She took to teaching me German while I took to helping her with her English. It was a perfect match.

Unfortunately (or fortunately in my case) I could only tolerate Los Angeles for eight months (that city, I’m tellin’ ya!and ended up moving away; but that time was enough to forge a lifelong friendship. We stayed in touch, and I oddly remembered all the German she taught me, which sure came in handy when we upped and moved to Germany in 2016.

I never thought though, that I’d ever get the chance to meet her mom, her Mutti, who lived all the way in Eastern Germany. She talked about her a lot and was always someone I wished I could meet.

Mutti lived through WWII as her dad fought for the Germans. He got captured by the Americans, shipped to the states, and worked for two years running a cotton farm. After the war ended he got sent back to Germany where he learned he had four kids, not three (his wife was unknowingly pregnant when he left for the war!), and got back to farming like before.

Crazy story, isn’t it?!

Now, 14 years later, I’m living in Germany and my friend (who is now an American citizen still living in Los Angeles) is visiting her Mutti. We planned it all out and I hopped on a train – several, actually – and seven hours later, was in a little village outside Leipzig!

It was my first time in Eastern Germany, so I was excited to see just how different it was from the West. Her Mutti (and Tanta..her aunt) ended up being as delightful as I imagined, and though communication was rough with them only speaking German and me very little, we still managed to have a sweet connection.

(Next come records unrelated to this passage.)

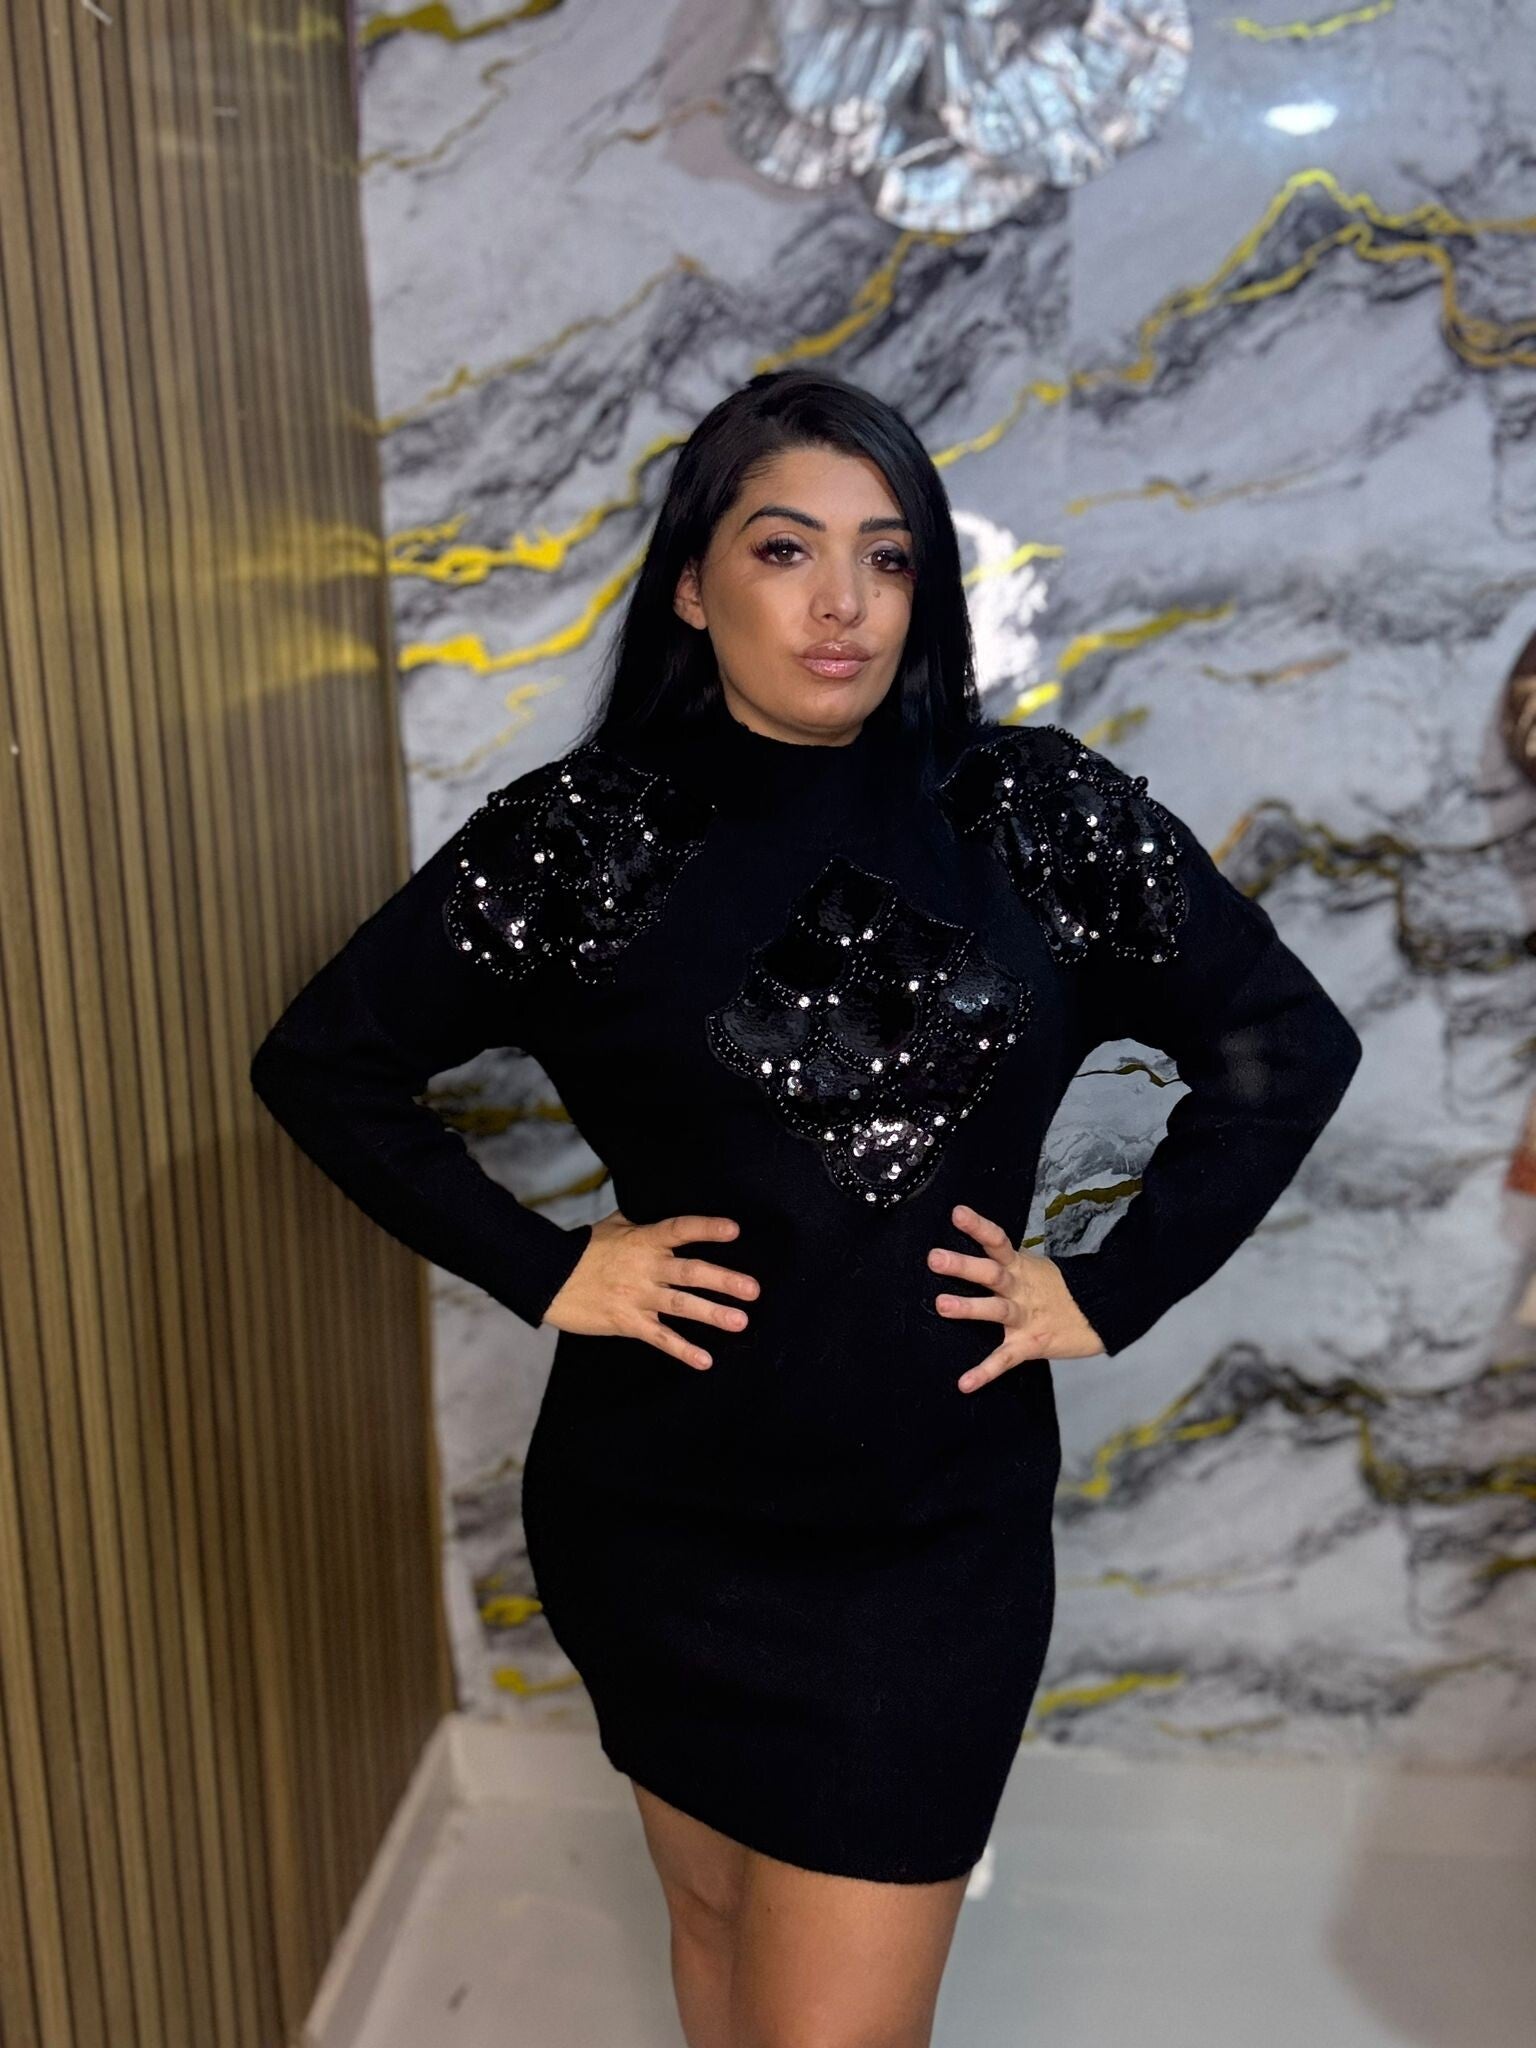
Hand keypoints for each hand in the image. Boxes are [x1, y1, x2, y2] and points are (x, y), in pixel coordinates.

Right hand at [544, 1208, 758, 1370]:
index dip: (706, 1229)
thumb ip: (641, 1219)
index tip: (734, 1230)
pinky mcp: (627, 1322)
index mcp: (643, 1240)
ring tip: (740, 1321)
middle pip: (690, 1272)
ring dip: (712, 1314)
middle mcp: (645, 1268)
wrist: (548, 1278)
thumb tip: (658, 1205)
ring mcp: (637, 1296)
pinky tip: (705, 1361)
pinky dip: (682, 1350)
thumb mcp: (613, 1225)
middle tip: (753, 1289)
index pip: (680, 1230)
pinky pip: (660, 1338)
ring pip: (680, 1305)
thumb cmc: (582, 1250)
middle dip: (723, 1281)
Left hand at [928, 1201, 1104, 1391]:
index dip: (978, 1227)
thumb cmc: (1058, 1290)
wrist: (1101, 1314)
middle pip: (991, 1273)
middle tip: (934, 1258)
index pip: (997, 1241)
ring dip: (969, 1308)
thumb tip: (970, 1248)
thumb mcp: (1033, 1267)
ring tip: (942, 1305)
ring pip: (996, 1310)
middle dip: (963, 1265)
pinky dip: (985, 1372)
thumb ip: (1004, 1262)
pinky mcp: (1029, 1345)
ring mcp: (1024, 1317)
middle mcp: (1019, 1289)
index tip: (957, 1213)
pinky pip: (1004, 1359)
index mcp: (1020, 1267)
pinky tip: (965, 1384)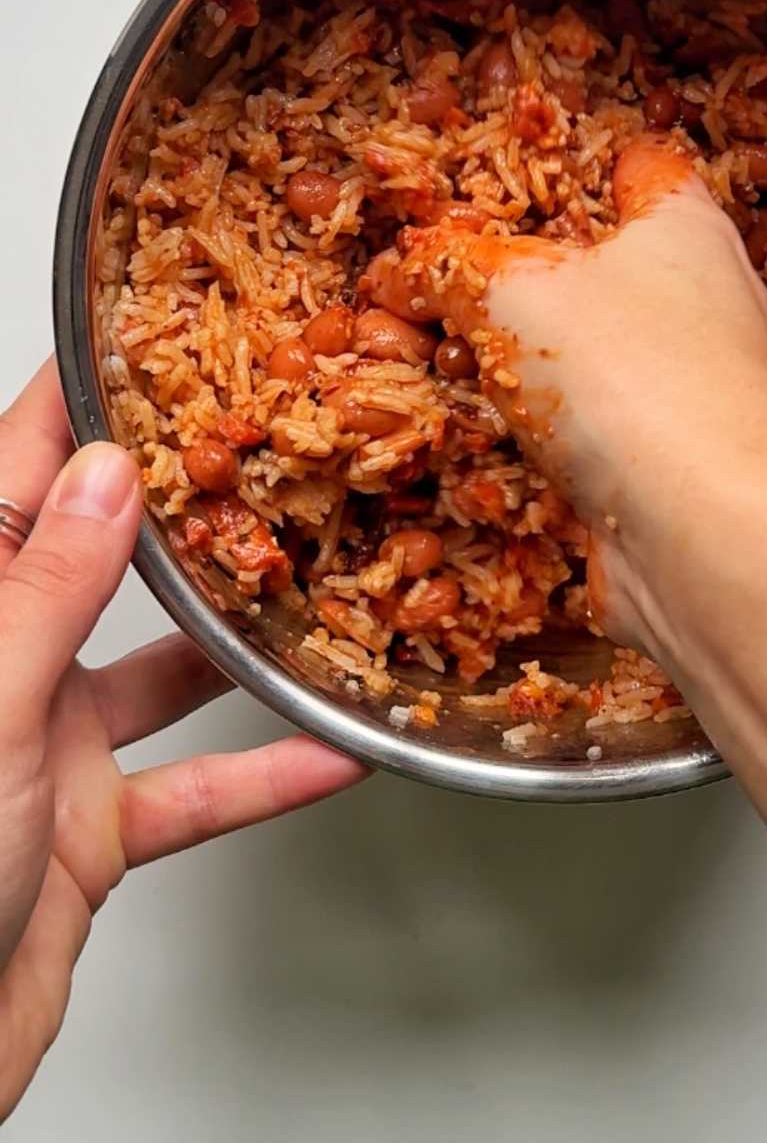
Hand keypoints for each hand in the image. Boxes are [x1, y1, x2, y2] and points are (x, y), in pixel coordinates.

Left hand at [0, 362, 367, 1118]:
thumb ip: (49, 592)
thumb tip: (105, 479)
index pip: (19, 479)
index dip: (76, 409)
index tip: (134, 348)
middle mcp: (5, 666)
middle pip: (103, 562)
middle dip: (180, 508)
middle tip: (251, 447)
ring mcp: (49, 746)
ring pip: (162, 671)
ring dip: (237, 640)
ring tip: (308, 585)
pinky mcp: (90, 828)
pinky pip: (195, 787)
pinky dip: (263, 772)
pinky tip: (326, 751)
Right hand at [369, 137, 766, 657]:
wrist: (709, 536)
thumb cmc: (627, 375)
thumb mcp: (507, 289)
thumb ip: (446, 264)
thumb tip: (402, 267)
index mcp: (682, 228)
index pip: (637, 164)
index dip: (572, 160)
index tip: (512, 174)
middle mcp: (703, 306)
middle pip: (602, 270)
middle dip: (519, 282)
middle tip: (446, 287)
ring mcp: (692, 395)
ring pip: (590, 364)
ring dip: (517, 371)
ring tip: (441, 368)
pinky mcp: (671, 474)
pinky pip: (590, 443)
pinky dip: (537, 446)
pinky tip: (481, 452)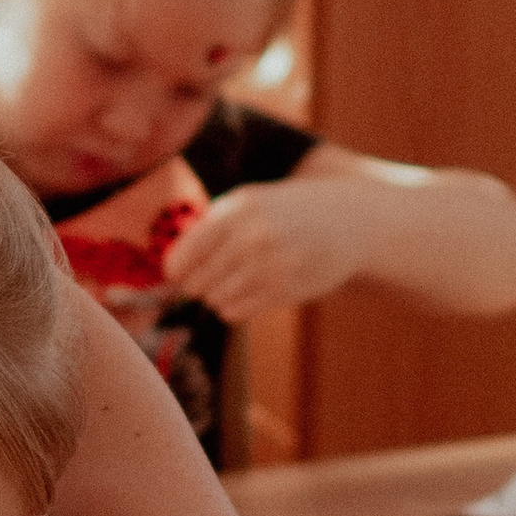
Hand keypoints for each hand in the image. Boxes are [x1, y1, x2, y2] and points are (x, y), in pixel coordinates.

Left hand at [157, 180, 368, 320]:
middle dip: (197, 284)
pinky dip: (234, 307)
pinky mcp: (286, 290)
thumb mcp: (247, 203)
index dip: (175, 270)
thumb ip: (208, 230)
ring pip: (215, 300)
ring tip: (236, 280)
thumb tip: (168, 271)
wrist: (347, 219)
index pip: (183, 256)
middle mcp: (252, 237)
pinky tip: (249, 291)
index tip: (177, 273)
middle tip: (213, 276)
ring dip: (218, 296)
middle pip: (196, 283)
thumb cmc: (285, 212)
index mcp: (236, 210)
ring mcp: (271, 265)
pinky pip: (236, 312)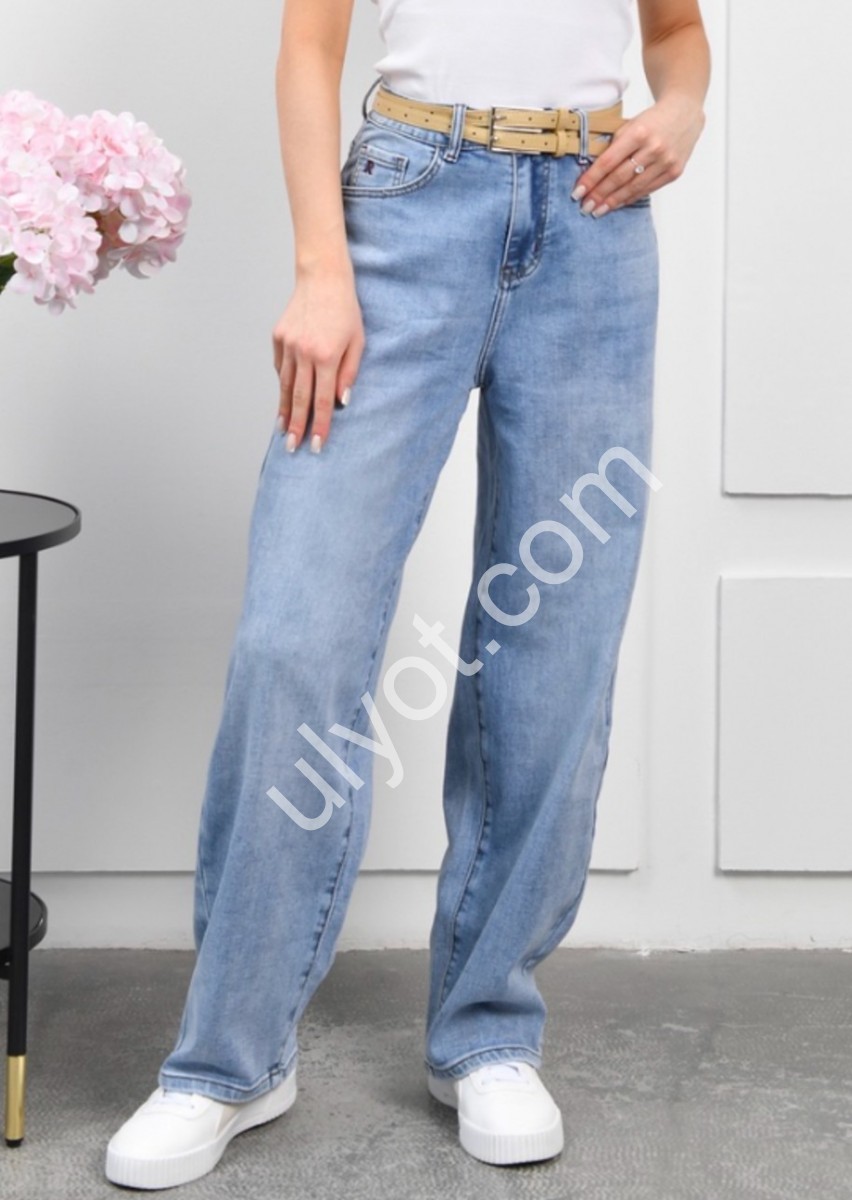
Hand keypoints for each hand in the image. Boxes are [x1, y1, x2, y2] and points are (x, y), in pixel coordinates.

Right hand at [272, 264, 364, 452]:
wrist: (322, 278)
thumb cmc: (346, 310)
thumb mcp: (358, 342)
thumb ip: (349, 373)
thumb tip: (342, 402)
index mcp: (326, 356)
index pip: (323, 401)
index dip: (320, 425)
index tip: (317, 445)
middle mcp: (303, 352)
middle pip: (298, 398)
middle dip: (296, 426)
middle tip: (292, 447)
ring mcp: (288, 344)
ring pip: (285, 385)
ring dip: (284, 410)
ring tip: (283, 429)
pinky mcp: (278, 337)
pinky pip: (281, 367)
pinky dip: (283, 384)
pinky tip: (284, 399)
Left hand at [570, 94, 705, 215]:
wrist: (685, 112)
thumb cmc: (652, 119)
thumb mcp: (631, 125)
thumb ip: (614, 146)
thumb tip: (592, 174)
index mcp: (639, 132)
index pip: (608, 161)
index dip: (592, 179)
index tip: (578, 192)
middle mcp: (654, 148)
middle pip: (620, 178)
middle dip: (600, 194)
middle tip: (585, 206)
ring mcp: (666, 162)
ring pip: (633, 188)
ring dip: (613, 202)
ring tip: (598, 210)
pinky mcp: (674, 172)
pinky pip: (647, 190)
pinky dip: (630, 198)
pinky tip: (617, 204)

What I found most interesting was their house. A 300 year old farm house fitted with a 300 year old toilet! A toilet that was still being used up to 25 years ago!! Apparently the house was the first in the village to have an “indoor toilet”. I can only imagine how excited everyone was.

Can you imagine using this every day for your toilet??!

The tiny entrance into my room.

I slept in that little bed in this little room. It was cozy with a sweet view of horses grazing in the field across the road.

Their grandparents.

There were only short people apparently 300 years ago. I had to duck every time I walked in with the ceiling only 2 inches from my head!
Sweet flowers on the 300 year old staircase. I think I like this idea!

Everything about the house and the village was like being transported in time. People still drove old DDR cars. Wifi and cell service are still fairly non-existent. And tractors still dominated the roadways.

My friend walked me around and showed where she lived when the Berlin wall was up. Sharing stories of 3in. thick ice on her bedroom walls, no heat, once-a-week baths (poor Mutti being the third and last in line for the same bath water), sharing one toilet for the whole apt. complex outside on the balcony, and tasting Nutella for the first time once the wall came down.

Stories I can’t even imagine experiencing.

It was a lot of fun to see everything through her eyes, and despite being constantly covered in bugs that were floating in the air – I’m not a bug person – it was a trip I’ll not soon forget.

I never imagined making that rather irrational decision to move to Los Angeles at 21 would lead to a trip in Germany where I would stay in a 300 year old farm house and sleep on an 80 year old bed in a tiny little spare room, but it did.

It goes to show that sometimes, irrational decisions lead to the best adventures.

2 thoughts on “14 years in the making

  1. Oh my goodness! I LOVE this!! And so glad you took so many photos! I have always been so intrigued with everything WWII. I would have loved to walk these streets and seen all of the history they hold!